Page excerpt »
Russia, Saudi Arabia Announce Billons In Energy, Military Deals, During Historic King Salman Visit

Tyler Durden's picture

Two days ago, when we previewed the first ever visit by a Saudi King to the Russian capital - a move which prompted Bloomberg to call Russian president Putin the "new master of the Middle East" - we pointed out that according to Russian Energy Minister Alexander Novak, a joint Russian-Saudi fund to invest in the energy sector will be announced during the forthcoming visit of the Saudi King to Moscow, and that the preliminary agreement to establish the $1 billion fund has already been reached.

Fast forward to today when diplomatic history was made on Thursday, when Putin met with the King of Saudi Arabia Salman bin Abdulaziz Al Saud - the first state visit to Russia by a reigning Saudi monarch - and the launch of a new level of relations between the countries, as well as billions in new energy-focused deals (for more on the strategic implications from the summit, please read this).

Saudi Arabia's King Salman and Russian president Vladimir Putin, Oct.5, 2017

The Saudi monarch's visit comes after decades of strained relations. More recently, tensions were high over the war in Syria. Russia and Iran have staunchly backed Syrian President Assad while Saudi Arabia has supported the Sunni rebels fighting to oust him. However, relations began to improve in recent years and Salman's heir, Crown Prince Mohammed bin Salman, has held several meetings with Putin.

There are also common points: the Saudi kingdom, much like Russia, has been hit by the fall in oil prices since mid-2014. Despite regional disagreements, the world's two largest oil-producers found common ground on energy policy in November, when they led a deal between OPEC and non-OPEC states to cut production in a bid to shore up crude prices. So far that deal is holding and prices have recovered slightly to above $50 a barrel. In an apparent reference to the output deal, Salman told Putin on Thursday that Saudi Arabia is "eager to continue the positive cooperation between our nations in the world oil market, which fosters global economic growth."

Data shown »
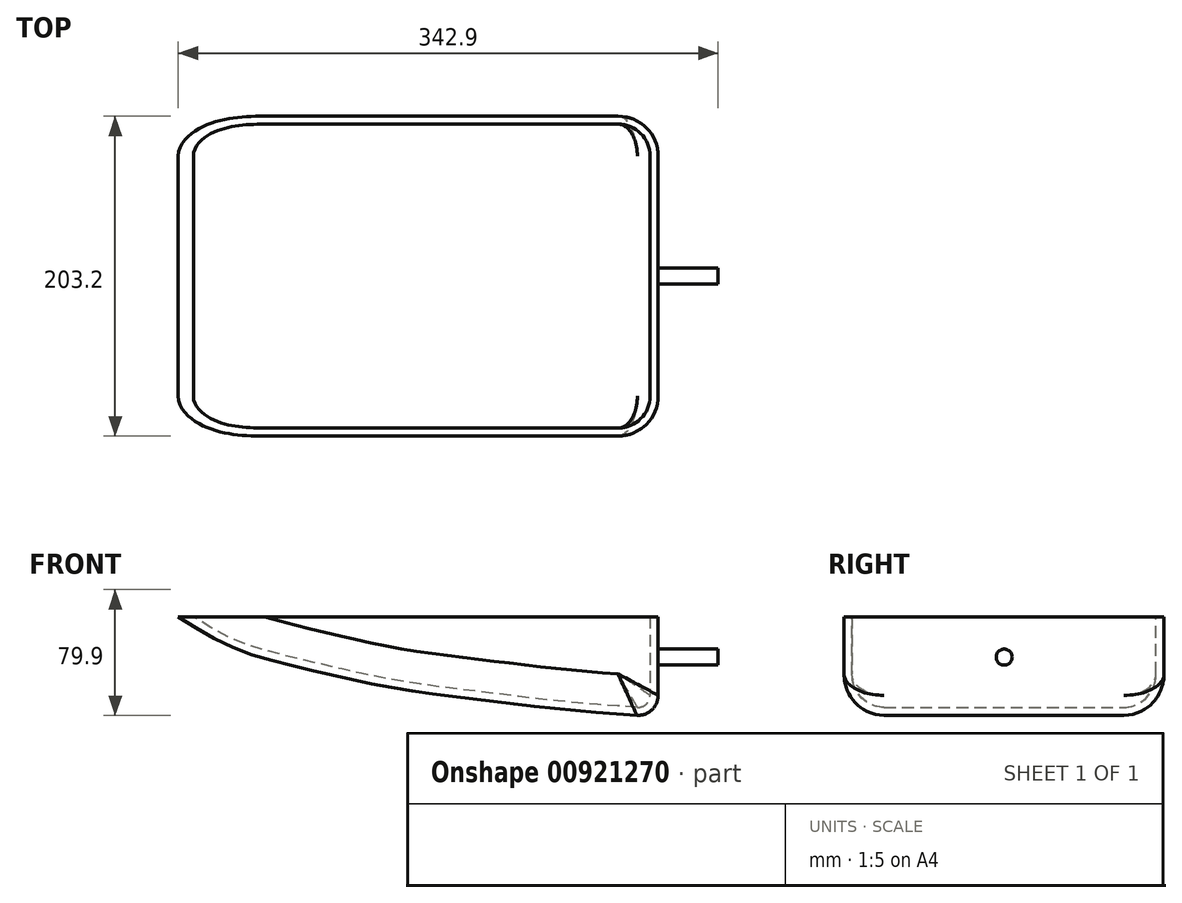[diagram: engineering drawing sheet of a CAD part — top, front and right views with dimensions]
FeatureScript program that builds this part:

Short exercise 1 »
Answer each from the article on King Salman's visit to Moscow, one line per answer:
(a) According to Alexander Novak, how large is the planned joint Russian-Saudi energy fund?
(b) In the Syrian war, whom has Saudi Arabia supported?
(c) To what level have oil prices recovered since the OPEC and non-OPEC production deal?
Short exercise 2 » Extend the article on King Salman's visit to Moscow, picking up after its final sentence.

Task answer 1 »
(a) $1 billion.
(b) The Sunni rebels fighting to oust President Assad.
(c) Slightly above $50 a barrel.

Task answer 2 »
After the meeting, as noted before, the two countries launched a joint energy investment fund worth $1 billion, which could include investments in natural gas projects and petrochemical plants. Among the deal signed, Saudi state oil firm Aramco, the world’s biggest energycompany,  signed a deal with Russian Direct Investment Fund (RDIF) and gas processing and petrochemicals company Sibur on joint projects in the area of oil refining. Amin Al-Nasser, Aramco chief executive said: "This marks a new milestone in business relations and partnerships with our counterparts in Russia. The visit by The Custodian of The Two Holy Mosques King Salman bin Abdulaziz Al-Saud to Russia will further enhance ties and will foster collaboration among Saudi and Russian companies on various fronts."

Aramco also signed a memorandum of cooperation with Russian state-owned oil company Gazprom Neft, to collaborate on drilling technologies and research and development areas, as well as employee exchange programs. According to the FT, Alexander Dyukov, chief executive of Gazprom Neft, said:

Given the ongoing macroeconomic uncertainties, it is of paramount importance that major oil producers coordinate their activities to improve the stability of the global oil and gas market. An important component of such engagement concerns sharing cutting-edge technological solutions and working together to improve efficiency in oil production and refining.

Putting the deals in context, trade volume between the two countries reached $2.8 billion last year, according to official Saudi press. Saudi Arabia's Public Investment Fund, the kingdom's sovereign wealth fund, announced in 2015 plans to invest $10 billion in Russia over the next five years, though only a fraction of that has so far been put up.

In an unexpected twist, the two countries also agreed to cooperate in nuclear energy, agriculture, information technology; trade, investments and social development.

"We have a vast potential for developing cooperation in nuclear power. Saudi Arabia plans to launch a major nuclear power program," said Russian Energy Minister and Co-Chairman of the Russian-Saudi Intergovernmental Commission Aleksandr Novak.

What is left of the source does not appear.